▶ TASKS TO CARRY OUT
**a.** In the FTTH discussion, what does the first commenter compare much of the debate to?
**b.** Please quote the part of the FTTH discussion that opens with the words containing "Much of the" and closes with "checking the RoI?".

▶ EXTRACT

    And, again, we don’t know what’s going to happen from something like FTTH. But my expectation is that it will be transformative in at least the same scale that highways, shipping lanes and air travel has been in the past two centuries.

    Much of the debate has been like whining that people will only use a road to go visit their grandmother.

  • Greg,

    Its a multi-billion dollar bet though. I’m cynical, i admit it. Freeths comments are too. There is a good deal of nascent potential from FTTH

    The roading analogy has some challenges tho. There were existing businesses to take advantages of the new links, we don’t have many of those. The speed of change was less. You competed locally, then regionally then nationally then internationally (michael hill?), now you are straight into the international arena…

  • @Mike Don’t you see your argument as a variant of the “build it and they will come” argument? What if they don’t? Would you put your own money into a FTTH deployment in Takaka, without checking the RoI?

    I agree we will find innovative uses for ubiquitous high bandwidth, but I don’t agree that we know them now. Mandating high speed connectivity for some nebulous future is a triumph of ideology over reality. Filling a need before it can be identified isn’t a very good idea in the general sense, and in the technology world means you can build something that is several generations out of date before it is finished. Sometimes it is better to start later.

    We may find that we prefer FTTH for low-latency connections for some remote working apps in the future, for example. Or maybe we won’t. We haven’t discovered the “killer app” for faster mobile data yet, other than the Internet in general, and there may not be one.

(Dataset items)

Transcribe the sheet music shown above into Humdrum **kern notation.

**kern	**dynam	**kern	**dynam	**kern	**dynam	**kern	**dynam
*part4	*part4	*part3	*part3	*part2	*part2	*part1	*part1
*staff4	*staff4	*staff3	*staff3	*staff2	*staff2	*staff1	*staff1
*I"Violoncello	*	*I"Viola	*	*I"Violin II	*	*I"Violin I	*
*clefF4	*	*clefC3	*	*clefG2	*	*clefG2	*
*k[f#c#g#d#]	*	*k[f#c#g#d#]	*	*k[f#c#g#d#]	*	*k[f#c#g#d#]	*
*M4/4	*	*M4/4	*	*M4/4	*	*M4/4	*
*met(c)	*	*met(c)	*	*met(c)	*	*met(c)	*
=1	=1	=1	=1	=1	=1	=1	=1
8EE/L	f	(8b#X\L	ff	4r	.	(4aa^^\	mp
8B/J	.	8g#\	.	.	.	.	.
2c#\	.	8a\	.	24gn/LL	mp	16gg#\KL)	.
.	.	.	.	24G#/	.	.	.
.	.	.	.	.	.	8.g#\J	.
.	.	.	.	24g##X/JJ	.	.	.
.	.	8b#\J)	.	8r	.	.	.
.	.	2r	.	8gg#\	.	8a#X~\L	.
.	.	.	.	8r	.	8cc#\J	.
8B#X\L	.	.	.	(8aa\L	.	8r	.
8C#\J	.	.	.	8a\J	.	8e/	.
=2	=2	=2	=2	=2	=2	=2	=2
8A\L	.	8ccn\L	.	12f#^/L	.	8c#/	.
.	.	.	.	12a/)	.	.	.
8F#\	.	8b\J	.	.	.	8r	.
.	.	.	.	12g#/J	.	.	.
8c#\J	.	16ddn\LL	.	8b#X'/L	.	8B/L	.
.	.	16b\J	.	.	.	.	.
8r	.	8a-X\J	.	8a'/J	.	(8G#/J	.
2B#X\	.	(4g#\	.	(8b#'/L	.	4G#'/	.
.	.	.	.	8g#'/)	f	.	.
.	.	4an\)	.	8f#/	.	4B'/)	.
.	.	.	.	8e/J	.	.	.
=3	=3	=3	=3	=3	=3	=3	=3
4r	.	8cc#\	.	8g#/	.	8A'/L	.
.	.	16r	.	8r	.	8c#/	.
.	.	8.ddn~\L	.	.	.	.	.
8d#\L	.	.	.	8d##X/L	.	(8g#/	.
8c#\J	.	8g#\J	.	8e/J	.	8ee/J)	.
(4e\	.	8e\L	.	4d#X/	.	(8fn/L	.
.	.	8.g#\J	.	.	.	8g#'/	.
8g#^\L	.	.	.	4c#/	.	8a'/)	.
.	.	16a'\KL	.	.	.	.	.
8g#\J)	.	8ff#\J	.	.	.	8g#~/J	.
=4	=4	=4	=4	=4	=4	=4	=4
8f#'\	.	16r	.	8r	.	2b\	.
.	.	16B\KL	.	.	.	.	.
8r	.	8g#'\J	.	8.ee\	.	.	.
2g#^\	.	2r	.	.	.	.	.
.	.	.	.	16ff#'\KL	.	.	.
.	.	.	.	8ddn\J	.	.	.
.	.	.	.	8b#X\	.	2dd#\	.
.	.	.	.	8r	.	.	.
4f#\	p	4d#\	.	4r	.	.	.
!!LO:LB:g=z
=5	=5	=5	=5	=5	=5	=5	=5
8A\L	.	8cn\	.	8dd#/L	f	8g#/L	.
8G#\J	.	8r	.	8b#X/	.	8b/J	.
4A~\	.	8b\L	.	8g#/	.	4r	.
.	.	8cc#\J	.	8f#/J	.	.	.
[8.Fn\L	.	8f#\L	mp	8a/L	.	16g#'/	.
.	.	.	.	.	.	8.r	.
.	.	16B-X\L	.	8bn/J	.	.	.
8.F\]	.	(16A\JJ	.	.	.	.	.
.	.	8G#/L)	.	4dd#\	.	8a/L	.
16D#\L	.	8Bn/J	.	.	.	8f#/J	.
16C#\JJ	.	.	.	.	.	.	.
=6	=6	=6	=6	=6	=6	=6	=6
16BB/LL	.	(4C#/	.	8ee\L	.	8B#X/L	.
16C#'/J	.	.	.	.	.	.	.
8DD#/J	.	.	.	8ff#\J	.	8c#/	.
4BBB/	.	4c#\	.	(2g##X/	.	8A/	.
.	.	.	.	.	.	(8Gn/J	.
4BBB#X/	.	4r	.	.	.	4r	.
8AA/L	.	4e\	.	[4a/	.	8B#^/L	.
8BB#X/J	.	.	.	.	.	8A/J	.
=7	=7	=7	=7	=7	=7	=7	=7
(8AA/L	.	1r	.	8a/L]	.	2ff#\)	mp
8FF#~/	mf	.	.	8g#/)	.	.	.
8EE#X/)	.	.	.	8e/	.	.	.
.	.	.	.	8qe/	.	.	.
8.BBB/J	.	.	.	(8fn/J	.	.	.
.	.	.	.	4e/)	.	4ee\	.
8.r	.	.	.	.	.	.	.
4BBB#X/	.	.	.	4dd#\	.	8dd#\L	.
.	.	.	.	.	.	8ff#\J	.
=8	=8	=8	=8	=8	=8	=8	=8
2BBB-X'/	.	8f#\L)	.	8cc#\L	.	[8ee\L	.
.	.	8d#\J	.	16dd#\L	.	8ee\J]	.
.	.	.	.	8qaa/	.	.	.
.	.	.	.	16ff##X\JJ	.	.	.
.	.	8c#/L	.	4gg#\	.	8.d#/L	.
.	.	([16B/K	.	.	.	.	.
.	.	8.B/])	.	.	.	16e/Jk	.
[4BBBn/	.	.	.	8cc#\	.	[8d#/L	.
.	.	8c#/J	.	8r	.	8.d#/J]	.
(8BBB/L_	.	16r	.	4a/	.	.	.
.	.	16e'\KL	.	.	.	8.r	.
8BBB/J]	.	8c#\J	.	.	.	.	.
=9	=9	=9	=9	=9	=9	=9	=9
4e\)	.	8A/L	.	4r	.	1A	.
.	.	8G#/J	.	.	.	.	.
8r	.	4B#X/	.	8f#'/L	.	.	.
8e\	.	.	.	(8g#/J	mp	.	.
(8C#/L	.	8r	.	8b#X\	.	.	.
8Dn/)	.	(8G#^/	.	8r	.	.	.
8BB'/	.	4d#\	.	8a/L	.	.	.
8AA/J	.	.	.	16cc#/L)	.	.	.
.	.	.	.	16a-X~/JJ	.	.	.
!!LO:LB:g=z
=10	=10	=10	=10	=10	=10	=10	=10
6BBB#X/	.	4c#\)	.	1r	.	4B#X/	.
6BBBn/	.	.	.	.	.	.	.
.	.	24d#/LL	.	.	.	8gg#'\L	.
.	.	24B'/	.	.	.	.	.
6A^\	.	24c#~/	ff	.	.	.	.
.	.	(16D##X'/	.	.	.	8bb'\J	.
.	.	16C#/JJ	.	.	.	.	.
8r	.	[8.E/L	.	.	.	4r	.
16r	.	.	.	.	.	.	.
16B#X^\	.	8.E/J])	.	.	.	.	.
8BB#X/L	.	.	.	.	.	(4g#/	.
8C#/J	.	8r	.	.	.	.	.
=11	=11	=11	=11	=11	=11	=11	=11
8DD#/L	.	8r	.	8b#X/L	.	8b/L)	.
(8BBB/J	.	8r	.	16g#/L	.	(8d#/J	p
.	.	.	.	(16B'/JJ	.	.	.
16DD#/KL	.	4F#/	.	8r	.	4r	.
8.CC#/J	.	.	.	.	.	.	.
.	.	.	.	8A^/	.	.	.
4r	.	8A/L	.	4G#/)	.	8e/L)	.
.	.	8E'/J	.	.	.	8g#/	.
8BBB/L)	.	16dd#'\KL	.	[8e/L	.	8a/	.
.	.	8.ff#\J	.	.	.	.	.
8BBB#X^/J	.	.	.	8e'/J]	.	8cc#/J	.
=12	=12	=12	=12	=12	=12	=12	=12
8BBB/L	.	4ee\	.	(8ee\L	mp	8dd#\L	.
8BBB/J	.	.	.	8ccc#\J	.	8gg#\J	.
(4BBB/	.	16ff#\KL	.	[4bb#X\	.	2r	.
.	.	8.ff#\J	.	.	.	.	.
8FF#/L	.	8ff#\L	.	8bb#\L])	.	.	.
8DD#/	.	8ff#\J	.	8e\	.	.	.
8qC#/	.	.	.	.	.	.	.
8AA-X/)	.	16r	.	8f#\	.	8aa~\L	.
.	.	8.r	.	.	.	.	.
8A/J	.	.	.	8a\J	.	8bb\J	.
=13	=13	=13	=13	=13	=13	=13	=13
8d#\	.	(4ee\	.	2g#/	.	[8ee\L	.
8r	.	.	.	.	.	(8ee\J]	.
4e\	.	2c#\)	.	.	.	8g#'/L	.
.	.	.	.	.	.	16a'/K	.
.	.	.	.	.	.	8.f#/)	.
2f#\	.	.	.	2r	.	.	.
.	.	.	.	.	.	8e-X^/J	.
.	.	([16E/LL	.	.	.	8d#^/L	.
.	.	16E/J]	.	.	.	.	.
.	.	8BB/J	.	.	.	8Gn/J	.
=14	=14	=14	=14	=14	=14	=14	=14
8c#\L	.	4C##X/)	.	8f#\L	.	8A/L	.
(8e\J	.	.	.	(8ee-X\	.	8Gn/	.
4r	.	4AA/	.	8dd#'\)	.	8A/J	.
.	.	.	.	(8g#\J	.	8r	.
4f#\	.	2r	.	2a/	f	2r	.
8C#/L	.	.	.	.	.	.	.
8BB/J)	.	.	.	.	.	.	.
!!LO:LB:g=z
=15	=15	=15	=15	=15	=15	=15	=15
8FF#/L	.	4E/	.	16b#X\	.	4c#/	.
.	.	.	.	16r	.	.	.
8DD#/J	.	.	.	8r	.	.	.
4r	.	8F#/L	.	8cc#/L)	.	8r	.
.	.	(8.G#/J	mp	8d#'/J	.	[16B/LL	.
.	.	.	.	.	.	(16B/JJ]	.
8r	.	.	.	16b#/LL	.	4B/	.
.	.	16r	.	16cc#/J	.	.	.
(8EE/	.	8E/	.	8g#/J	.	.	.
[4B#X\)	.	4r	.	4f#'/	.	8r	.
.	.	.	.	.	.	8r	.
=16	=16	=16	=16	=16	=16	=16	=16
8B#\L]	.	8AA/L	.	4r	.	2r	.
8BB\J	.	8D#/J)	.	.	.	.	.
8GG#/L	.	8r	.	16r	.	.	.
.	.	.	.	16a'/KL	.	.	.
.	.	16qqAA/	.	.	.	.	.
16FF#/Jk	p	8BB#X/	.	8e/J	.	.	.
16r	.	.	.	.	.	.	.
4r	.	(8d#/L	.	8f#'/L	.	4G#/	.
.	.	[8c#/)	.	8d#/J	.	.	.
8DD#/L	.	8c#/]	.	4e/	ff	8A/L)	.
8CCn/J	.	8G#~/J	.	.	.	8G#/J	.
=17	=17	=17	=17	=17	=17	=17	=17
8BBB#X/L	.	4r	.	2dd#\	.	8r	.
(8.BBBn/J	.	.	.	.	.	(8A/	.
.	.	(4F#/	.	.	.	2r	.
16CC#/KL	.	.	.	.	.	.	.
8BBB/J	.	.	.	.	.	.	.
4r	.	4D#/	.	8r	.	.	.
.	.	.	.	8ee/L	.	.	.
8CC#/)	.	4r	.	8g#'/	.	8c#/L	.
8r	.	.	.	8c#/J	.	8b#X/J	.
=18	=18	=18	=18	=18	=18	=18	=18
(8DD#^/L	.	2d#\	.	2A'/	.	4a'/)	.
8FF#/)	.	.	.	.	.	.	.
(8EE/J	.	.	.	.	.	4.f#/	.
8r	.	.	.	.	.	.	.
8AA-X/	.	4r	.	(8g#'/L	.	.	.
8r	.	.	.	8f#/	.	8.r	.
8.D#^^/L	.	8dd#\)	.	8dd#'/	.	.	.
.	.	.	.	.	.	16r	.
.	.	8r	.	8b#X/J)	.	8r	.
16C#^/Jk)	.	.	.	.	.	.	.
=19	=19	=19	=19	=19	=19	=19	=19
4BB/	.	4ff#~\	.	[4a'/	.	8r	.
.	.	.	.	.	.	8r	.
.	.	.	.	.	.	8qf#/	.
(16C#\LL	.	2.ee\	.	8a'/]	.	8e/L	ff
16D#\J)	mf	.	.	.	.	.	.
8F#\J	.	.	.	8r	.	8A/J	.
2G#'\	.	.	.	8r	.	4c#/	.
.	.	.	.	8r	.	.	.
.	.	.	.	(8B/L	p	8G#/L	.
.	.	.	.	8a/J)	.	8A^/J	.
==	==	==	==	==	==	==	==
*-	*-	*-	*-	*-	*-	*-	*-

▶ TASK-BY-TASK OUTPUTS
**a.** Whining that people will only use a road to go visit their grandmother.

**b.**
Much of the debate has been like whining that people will only use a road to go visit their grandmother.

  • Greg,

    Its a multi-billion dollar bet though. I’m cynical, i admit it. Freeths comments are too. There is a good deal of nascent potential from FTTH

    The roading analogy has some challenges tho. There were existing businesses to take advantages of the new links, we don’t have many of those. The speed of change was less. You competed locally, then regionally then nationally then internationally (michael hill?), now you are straight into the international arena…

  • @Mike Don’t you see your argument as a variant of the “build it and they will come” argument? What if they don’t? Would you put your own money into a FTTH deployment in Takaka, without checking the RoI?